*Task details*
Extract the text of each entry below exactly, leaving every image behind.

Document understanding data
==============================

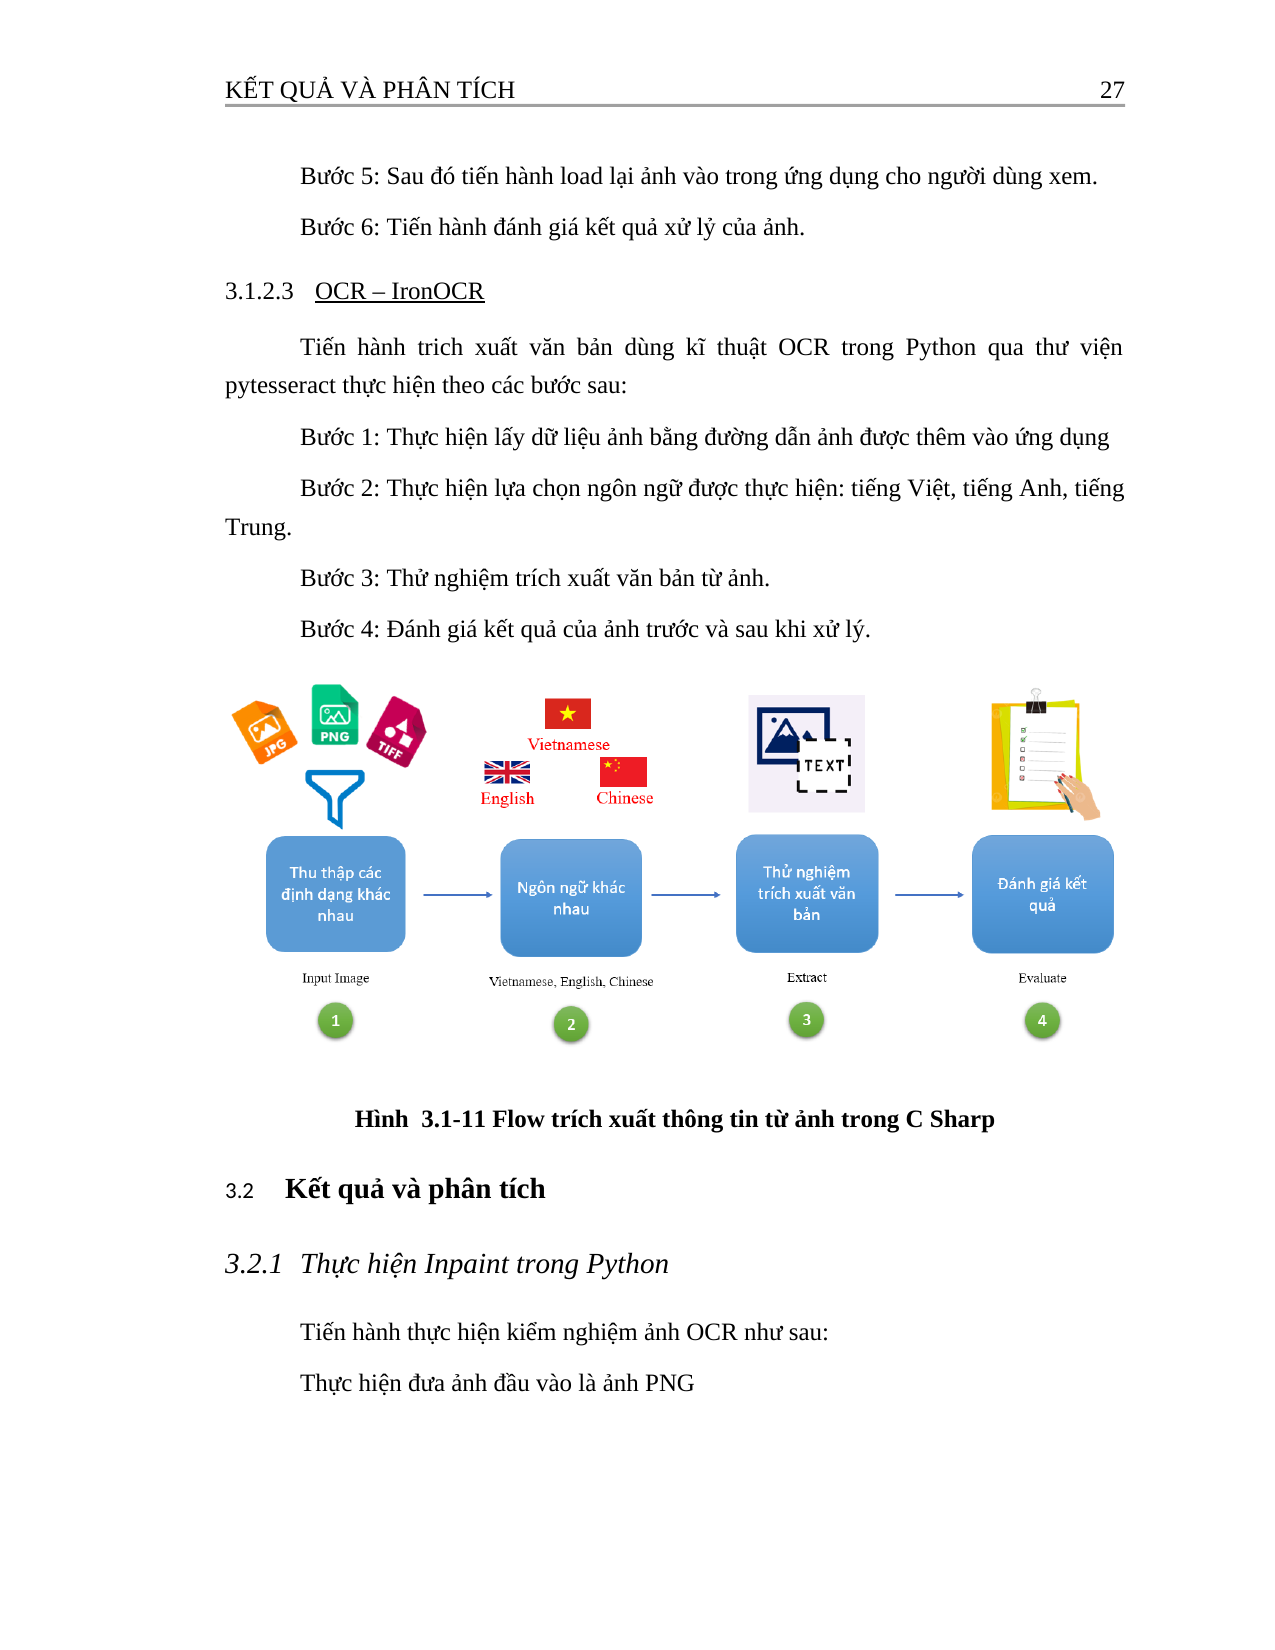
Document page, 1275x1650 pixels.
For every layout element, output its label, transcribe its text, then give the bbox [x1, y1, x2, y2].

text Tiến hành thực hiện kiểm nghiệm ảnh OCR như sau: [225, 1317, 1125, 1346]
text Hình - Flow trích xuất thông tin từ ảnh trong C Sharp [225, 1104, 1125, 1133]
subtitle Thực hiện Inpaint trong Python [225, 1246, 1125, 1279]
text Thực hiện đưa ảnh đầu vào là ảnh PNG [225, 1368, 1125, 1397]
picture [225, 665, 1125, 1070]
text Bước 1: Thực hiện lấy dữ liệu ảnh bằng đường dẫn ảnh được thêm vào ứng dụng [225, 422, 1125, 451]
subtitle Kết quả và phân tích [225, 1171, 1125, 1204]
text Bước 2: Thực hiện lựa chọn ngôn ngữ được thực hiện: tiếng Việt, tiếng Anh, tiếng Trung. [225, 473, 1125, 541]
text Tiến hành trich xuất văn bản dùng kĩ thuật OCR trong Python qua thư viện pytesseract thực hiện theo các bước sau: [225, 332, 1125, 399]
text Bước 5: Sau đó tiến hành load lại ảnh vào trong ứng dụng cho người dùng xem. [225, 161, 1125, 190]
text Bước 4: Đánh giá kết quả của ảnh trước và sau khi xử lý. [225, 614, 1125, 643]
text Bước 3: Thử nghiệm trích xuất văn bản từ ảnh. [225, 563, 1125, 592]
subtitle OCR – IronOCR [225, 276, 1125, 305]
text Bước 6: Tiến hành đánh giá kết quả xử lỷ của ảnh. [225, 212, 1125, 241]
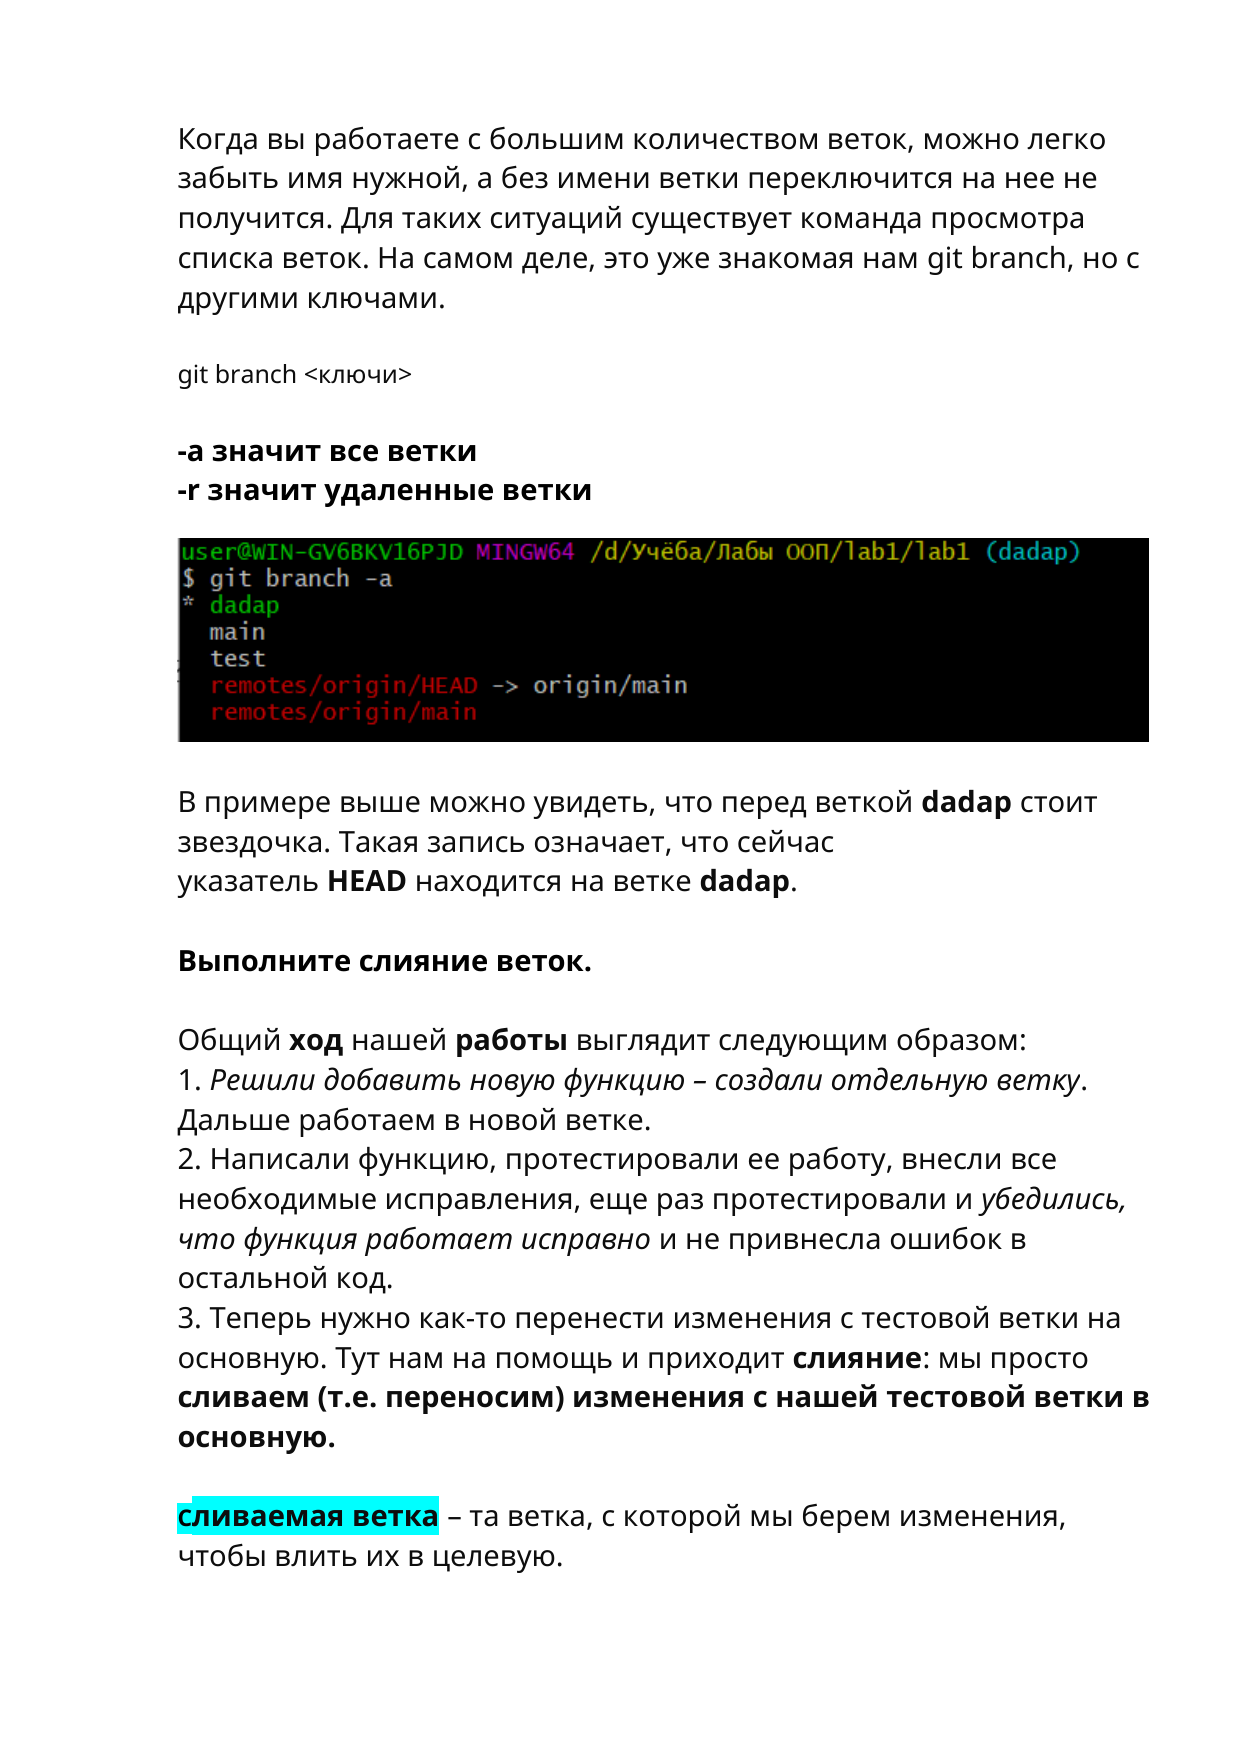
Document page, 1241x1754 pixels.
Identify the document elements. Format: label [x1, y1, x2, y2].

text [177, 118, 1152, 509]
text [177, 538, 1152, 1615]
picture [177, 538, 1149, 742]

==============================

*Result for this task*
Document page, 1275x1650 pixels.
For every layout element, output its label, transcribe its text, then give the bbox [x1, y1, x2, y2].

text Tiến hành thực hiện kiểm nghiệm ảnh OCR như sau: [225, 1317, 1125, 1346]
text Hình - Flow trích xuất thông tin từ ảnh trong C Sharp [225, 1104, 1125, 1133]
subtitle Thực hiện Inpaint trong Python [225, 1246, 1125, 1279]
text Thực hiện đưa ảnh đầu vào là ảnh PNG [225, 1368, 1125, 1397]
picture [225, 665, 1125, 1070]
text Bước 1: Thực hiện lấy dữ liệu ảnh bằng đường dẫn ảnh được thêm vào ứng dụng [225, 422, 1125, 451]
subtitle Kết quả và phân tích [225, 1171, 1125, 1204]
text Bước 2: Thực hiện lựa chọn ngôn ngữ được thực hiện: tiếng Việt, tiếng Anh, tiếng Trung. [225, 473, 1125, 541]
text Tiến hành trich xuất văn bản dùng kĩ thuật OCR trong Python qua thư viện pytesseract thực hiện theo các bước sau: [225, 332, 1125, 399]
text Bước 5: Sau đó tiến hành load lại ảnh vào trong ứng dụng cho người dùng xem. [225, 161, 1125, 190]
text Bước 4: Đánh giá kết quả của ảnh trước và sau khi xử lý. [225, 614, 1125, 643]
text Bước 3: Thử nghiệm trích xuất văn bản từ ảnh. [225, 563, 1125, 592]
subtitle OCR – IronOCR [225, 276, 1125, 305]
text Bước 6: Tiến hành đánh giá kết quả xử lỷ của ảnh. [225, 212, 1125, 241]
Document page, 1241x1754 pixels.
Identify the document elements. Format: label [x1, y1, x2, y2].

text [177, 118, 1152, 509]
text [177, 538, 1152, 1615]
picture [177, 538, 1149, 742]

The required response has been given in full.